* BRIEF A: Reproduce the listing below verbatim, from its first line up to and including the line containing "is written in is a crucial requi", and include nothing else.

* GIVEN PASSAGE:
The duplicated()
method in Pandas is used to mark duplicate rows based on column values.
Example
import pandas as pd
# sample DataFrame
data = {'A': [1, 2, 2],
'B': [4, 5, 5]}
df = pd.DataFrame(data)
# identify duplicate rows
duplicates = df.duplicated()
print(duplicates)
'''
Output
0 False
1 False
2 True
dtype: bool
'''
duplicated() Syntax
The syntax of the duplicated()
method in Pandas is:
df.duplicated(subset=None, keep='first')
duplicated() Arguments
The duplicated()
method has the following arguments:
subset
(optional): column label or sequence of labels to consider for identifying duplicateskeep
(optional): determines which duplicates (if any) to mark
duplicated() Return Value
The duplicated()
method returns a boolean Series indicating whether each row is a duplicate.
Example 1: Identifying Duplicates in a Specific Column
import pandas as pd
data = {'A': [1, 2, 2],
'B': [4, 5, 6]}
df = pd.DataFrame(data)
# identify duplicates in column 'A'
duplicates_in_A = df.duplicated(subset='A')
print(duplicates_in_A)
Output
0 False 1 False 2 True dtype: bool
In this example, we identified duplicates based on column A
using the subset='A'
argument.
Here, the third element of column A
is a duplicate.
Example 2: Keeping Last Occurrences
import pandas as pd
data = {'A': [1, 2, 2, 2],
'B': [4, 5, 5, 5]}
df = pd.DataFrame(data)
# keep the last occurrence of the duplicate rows
last_occurrences = df.duplicated(keep='last')
print(last_occurrences)
Output
0 False 1 True 2 True 3 False dtype: bool
In this example, we marked all duplicates as True
except for the last occurrence using the keep='last'
argument.
Here, there are three occurrences of the row values [2, 5]
. The first two are marked True
whereas the last one is marked False
.
Example 3: Marking All Duplicates
import pandas as pd
data = {'A': [1, 2, 2, 2],
'B': [4, 5, 5, 5]}
df = pd.DataFrame(data)
# mark all duplicates
all_duplicates = df.duplicated(keep=False)
print(all_duplicates)
Output
0 False 1 True 2 True 3 True dtype: bool
In this example, we marked all duplicate rows as True
using the keep=False
argument.

* INPUT FOR THIS TASK:
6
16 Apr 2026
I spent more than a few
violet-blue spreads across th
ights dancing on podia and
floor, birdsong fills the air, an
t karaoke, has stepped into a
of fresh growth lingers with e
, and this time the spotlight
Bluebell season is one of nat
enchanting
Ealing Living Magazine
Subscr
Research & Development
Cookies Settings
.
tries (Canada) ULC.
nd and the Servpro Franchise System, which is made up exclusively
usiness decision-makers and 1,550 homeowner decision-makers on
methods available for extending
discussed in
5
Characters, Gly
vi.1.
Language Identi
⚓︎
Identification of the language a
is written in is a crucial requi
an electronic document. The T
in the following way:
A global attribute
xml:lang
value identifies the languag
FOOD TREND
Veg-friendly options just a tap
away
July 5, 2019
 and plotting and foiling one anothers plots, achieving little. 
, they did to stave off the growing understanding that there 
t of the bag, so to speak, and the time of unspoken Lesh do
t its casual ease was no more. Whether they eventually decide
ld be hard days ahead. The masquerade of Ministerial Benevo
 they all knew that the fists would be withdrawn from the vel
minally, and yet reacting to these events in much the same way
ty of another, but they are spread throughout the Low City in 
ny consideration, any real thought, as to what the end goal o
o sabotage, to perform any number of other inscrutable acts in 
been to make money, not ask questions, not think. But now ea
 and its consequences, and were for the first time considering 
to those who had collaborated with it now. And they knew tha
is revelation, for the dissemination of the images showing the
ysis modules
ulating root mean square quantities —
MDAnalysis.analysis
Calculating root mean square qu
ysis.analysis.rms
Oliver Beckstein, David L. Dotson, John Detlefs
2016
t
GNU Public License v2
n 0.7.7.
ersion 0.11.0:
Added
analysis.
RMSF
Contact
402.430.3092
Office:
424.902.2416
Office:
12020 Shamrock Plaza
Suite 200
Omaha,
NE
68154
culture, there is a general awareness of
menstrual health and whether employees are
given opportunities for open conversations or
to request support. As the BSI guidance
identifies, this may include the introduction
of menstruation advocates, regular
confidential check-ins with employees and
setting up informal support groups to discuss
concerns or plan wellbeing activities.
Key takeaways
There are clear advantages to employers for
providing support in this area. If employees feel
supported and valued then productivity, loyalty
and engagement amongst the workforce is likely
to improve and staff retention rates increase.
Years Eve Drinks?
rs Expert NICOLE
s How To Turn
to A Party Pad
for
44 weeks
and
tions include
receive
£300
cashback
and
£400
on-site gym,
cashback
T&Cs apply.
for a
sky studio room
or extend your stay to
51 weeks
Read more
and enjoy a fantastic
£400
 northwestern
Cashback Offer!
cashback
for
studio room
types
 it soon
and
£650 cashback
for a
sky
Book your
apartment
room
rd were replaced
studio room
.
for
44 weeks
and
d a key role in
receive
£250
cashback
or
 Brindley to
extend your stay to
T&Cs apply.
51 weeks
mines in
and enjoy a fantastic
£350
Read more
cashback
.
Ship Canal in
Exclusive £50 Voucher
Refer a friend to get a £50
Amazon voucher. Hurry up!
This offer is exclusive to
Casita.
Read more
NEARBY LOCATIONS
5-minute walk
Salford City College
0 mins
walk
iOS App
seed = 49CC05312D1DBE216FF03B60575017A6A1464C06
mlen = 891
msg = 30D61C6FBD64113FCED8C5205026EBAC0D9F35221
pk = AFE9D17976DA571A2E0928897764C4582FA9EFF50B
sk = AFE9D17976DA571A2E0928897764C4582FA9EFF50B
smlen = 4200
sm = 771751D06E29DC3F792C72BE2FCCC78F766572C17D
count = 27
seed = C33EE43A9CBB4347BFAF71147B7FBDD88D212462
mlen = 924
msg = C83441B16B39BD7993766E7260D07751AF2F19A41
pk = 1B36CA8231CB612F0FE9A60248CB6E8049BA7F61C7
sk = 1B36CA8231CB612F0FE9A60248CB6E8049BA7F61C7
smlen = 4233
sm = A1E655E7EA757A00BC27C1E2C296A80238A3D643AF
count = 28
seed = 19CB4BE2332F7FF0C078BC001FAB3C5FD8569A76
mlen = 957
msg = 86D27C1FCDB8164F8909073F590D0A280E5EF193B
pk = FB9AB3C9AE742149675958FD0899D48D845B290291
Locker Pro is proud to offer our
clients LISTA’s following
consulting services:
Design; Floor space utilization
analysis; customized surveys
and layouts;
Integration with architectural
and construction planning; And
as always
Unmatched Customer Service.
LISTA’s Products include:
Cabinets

* BRIEF B: From the Pandas duplicated() page above, write out the passage from "method returns a" up to and including "duplicates_in_A = df.duplicated(subset='A')" without changing anything.

* EXERCISE OUTPUT A:
6
16 Apr 2026
I spent more than a few
violet-blue spreads across th
ights dancing on podia and
floor, birdsong fills the air, an
t karaoke, has stepped into a
of fresh growth lingers with e
, and this time the spotlight
Bluebell season is one of nat
enchanting
Ealing Living Magazine
Subscr
Research & Development
Cookies Settings
.
tries (Canada) ULC.
nd and the Servpro Franchise System, which is made up exclusively
usiness decision-makers and 1,550 homeowner decision-makers on
methods available for extending
discussed in
5
Characters, Gly
vi.1.
Language Identi
⚓︎
Identification of the language a
is written in is a crucial requi

* EXERCISE OUTPUT B:
method returns a boolean Series indicating whether each row is a duplicate.
Example 1: Identifying Duplicates in a Specific Column
import pandas as pd
data = {'A': [1, 2, 2],
'B': [4, 5, 6]}
df = pd.DataFrame(data)
# identify duplicates in column 'A'
duplicates_in_A = df.duplicated(subset='A')